Market segmentation reveals the firm’s market segment opportunities. The firm now must evaluate the various segments and decide how many and which segments it can serve best. We now look at how companies evaluate and select target segments.
Evaluating Market Segments

In evaluating different market segments, a firm must look at three factors: segment size and growth, segment structure attractiveness, and company objectives and resources. The company must first collect and analyze data on current segment sales, growth rates, and expected profitability for various segments. It will be interested in segments that have the right size and growth characteristics. But “right size and growth” is a relative mater. The largest, fastest growing segments are not always the most attractive ones for every company. Smaller companies may lack the skills and resources needed to serve the larger segments the are smaller and less attractive, in an absolute a sense, but that are potentially more profitable for them.

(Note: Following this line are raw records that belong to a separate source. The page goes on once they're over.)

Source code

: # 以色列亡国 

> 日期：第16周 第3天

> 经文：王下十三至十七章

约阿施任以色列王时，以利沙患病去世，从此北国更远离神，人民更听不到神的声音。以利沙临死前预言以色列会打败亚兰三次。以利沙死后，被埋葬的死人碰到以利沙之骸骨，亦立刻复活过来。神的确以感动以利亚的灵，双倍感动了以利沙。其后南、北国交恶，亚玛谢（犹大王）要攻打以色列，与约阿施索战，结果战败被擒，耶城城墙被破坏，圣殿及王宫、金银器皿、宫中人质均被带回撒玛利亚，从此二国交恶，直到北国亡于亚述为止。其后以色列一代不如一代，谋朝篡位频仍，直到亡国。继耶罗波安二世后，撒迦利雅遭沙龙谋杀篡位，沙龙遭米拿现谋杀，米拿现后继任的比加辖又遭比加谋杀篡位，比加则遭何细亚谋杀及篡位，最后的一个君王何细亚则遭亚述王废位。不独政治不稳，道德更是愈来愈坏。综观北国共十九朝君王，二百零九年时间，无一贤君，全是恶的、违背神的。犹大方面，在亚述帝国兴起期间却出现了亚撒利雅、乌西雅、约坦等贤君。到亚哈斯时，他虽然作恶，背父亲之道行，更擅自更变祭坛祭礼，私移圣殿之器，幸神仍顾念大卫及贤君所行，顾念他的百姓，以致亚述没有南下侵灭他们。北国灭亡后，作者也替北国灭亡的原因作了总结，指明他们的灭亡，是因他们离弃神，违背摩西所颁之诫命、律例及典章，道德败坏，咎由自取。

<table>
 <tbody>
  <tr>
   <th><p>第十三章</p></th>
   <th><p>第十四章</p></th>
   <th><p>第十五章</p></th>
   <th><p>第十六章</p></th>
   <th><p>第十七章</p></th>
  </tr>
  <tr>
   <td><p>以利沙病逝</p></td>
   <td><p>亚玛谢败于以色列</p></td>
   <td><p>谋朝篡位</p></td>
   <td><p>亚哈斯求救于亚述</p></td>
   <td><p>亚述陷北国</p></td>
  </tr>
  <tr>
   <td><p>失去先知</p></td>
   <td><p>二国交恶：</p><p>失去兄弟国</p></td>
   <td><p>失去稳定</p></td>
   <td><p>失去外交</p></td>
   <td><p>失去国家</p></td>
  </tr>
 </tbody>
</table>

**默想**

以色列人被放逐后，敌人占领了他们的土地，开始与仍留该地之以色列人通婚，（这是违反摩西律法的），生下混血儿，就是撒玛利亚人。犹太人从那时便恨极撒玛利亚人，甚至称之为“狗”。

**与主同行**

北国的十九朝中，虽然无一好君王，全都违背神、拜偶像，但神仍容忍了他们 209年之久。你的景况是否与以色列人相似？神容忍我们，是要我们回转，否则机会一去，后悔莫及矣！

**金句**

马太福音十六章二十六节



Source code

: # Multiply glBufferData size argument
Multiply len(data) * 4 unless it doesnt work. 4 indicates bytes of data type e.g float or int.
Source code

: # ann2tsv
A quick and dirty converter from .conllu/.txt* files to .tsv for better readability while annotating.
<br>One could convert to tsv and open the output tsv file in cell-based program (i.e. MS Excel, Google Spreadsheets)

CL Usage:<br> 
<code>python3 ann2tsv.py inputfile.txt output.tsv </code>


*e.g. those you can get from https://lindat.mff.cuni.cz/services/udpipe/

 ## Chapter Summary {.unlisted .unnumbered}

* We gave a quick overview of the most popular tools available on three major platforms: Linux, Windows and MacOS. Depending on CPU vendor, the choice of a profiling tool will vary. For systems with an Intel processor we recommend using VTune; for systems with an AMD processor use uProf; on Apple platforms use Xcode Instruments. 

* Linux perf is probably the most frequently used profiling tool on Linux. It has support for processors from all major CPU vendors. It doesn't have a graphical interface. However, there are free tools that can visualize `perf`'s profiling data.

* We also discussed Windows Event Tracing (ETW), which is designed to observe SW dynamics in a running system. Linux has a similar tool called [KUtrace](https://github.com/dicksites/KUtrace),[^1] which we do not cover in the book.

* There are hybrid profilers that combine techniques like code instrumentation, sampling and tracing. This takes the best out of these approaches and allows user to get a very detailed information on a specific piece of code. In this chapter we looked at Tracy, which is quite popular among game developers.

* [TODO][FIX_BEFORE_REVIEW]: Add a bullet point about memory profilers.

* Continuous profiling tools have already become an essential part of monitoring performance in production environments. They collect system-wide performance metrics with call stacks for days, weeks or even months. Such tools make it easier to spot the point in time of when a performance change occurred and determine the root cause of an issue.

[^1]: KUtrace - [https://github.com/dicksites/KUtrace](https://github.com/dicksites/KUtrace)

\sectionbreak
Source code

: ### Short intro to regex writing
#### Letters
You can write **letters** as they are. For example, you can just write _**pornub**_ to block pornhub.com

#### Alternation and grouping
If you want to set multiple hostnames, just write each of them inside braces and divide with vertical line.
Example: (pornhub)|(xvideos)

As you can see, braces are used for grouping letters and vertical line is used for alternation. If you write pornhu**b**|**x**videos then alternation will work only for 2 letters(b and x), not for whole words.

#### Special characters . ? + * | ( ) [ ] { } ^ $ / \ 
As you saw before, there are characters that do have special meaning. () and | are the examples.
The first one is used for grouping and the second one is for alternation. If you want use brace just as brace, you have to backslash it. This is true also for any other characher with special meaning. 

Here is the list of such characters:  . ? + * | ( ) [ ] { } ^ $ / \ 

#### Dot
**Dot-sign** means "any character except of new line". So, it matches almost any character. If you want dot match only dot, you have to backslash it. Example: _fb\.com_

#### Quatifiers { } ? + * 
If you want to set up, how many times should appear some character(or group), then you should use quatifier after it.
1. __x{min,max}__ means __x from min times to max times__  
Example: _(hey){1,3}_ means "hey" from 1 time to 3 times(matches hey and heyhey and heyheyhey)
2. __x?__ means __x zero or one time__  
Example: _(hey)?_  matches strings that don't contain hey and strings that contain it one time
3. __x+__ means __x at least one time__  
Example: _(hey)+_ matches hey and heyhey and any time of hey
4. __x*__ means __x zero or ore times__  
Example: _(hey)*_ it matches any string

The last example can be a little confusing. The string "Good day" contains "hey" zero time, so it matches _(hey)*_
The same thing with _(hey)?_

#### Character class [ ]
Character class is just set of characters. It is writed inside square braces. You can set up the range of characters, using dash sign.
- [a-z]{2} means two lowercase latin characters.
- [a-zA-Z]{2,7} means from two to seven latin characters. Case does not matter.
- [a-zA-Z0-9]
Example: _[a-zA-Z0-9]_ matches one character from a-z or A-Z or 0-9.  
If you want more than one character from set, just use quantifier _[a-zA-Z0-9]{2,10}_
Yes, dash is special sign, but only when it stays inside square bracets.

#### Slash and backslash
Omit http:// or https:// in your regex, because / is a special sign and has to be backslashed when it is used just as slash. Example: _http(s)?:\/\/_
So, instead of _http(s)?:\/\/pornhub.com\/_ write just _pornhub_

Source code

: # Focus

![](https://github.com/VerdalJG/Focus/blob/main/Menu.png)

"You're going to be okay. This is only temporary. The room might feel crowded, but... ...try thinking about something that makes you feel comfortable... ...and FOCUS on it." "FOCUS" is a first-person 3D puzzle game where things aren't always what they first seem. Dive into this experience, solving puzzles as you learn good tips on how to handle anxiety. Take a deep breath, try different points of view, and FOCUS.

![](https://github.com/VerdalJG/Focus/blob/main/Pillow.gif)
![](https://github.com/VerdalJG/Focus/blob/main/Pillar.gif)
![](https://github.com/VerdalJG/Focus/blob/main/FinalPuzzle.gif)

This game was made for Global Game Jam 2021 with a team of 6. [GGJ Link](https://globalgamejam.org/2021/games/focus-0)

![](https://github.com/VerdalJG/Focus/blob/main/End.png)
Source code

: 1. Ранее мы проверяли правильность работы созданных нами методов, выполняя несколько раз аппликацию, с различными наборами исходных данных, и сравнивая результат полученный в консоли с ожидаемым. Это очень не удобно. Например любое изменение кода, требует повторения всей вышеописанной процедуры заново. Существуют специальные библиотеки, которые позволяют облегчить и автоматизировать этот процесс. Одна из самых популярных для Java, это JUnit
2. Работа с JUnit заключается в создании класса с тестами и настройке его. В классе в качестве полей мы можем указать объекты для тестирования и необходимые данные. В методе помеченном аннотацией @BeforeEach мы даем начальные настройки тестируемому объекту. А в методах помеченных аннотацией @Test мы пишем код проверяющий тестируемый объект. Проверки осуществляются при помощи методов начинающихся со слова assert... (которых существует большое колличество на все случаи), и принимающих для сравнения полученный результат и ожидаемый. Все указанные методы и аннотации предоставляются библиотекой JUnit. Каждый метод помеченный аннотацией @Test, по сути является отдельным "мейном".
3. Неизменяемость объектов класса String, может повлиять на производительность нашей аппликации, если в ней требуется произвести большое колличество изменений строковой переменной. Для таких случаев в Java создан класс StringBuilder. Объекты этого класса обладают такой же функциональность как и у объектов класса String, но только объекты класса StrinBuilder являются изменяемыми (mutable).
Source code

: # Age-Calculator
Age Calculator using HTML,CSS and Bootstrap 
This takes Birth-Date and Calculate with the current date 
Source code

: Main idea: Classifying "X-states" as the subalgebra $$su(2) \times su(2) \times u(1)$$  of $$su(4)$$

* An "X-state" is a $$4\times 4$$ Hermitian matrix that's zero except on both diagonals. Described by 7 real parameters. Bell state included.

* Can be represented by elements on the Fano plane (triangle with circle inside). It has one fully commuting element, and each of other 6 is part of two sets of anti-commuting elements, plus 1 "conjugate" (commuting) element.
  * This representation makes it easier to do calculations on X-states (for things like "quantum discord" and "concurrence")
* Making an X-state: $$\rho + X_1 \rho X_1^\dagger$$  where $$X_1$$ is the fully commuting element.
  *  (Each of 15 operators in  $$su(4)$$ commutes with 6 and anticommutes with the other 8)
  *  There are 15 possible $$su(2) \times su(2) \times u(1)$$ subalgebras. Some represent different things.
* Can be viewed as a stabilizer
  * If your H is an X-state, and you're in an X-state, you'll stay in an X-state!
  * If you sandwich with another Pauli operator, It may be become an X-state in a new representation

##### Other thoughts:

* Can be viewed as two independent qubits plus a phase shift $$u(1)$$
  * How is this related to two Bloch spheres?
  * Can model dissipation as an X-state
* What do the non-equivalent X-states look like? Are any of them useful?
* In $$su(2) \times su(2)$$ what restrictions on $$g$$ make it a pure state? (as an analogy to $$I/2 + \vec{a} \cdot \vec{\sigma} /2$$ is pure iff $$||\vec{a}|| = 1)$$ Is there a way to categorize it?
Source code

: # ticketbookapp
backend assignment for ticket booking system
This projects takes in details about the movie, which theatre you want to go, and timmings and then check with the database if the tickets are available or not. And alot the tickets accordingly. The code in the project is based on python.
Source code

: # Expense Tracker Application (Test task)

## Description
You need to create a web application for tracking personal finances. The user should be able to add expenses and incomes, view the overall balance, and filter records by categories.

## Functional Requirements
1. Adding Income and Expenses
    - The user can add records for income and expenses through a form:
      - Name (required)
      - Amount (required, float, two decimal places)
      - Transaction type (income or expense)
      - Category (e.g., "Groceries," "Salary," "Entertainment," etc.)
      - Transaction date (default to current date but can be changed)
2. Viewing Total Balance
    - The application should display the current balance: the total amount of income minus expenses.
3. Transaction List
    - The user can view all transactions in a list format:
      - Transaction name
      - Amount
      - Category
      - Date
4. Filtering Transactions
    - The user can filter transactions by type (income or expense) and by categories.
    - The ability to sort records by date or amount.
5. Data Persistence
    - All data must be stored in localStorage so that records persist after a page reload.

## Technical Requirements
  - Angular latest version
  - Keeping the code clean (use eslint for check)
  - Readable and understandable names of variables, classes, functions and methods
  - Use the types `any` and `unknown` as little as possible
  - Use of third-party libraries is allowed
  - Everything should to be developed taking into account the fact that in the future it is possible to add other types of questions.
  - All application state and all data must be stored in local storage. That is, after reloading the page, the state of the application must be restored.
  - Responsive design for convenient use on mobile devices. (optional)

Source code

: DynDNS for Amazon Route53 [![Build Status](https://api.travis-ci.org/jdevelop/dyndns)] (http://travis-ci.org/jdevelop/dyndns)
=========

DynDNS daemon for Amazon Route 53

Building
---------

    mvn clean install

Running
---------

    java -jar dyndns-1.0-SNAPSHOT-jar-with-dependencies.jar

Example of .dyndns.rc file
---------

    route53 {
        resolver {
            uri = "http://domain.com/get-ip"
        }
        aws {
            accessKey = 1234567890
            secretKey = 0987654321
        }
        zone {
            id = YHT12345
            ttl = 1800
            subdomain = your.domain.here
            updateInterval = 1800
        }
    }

The company also needs to examine major structural factors that affect long-run segment attractiveness. For example, a segment is less attractive if it already contains many strong and aggressive competitors. The existence of many actual or potential substitute products may limit prices and the profits that can be earned in segment. The relative power of buyers also affects segment attractiveness. Buyers with strong bargaining power relative to sellers will try to force prices sown, demand more services, and set competitors against one another—all at the expense of seller profitability. Finally a segment may be less attractive if it contains powerful suppliers who can control prices or reduce the quality or quantity of ordered goods and services.

Even if a segment has the right size and growth and is structurally attractive, the company must consider its own objectives and resources. Some attractive segments can be dismissed quickly because they do not mesh with the company’s long-run objectives. Or the company may lack the skills and resources needed to succeed in an attractive segment. The company should enter only segments in which it can offer superior value and gain advantages over competitors.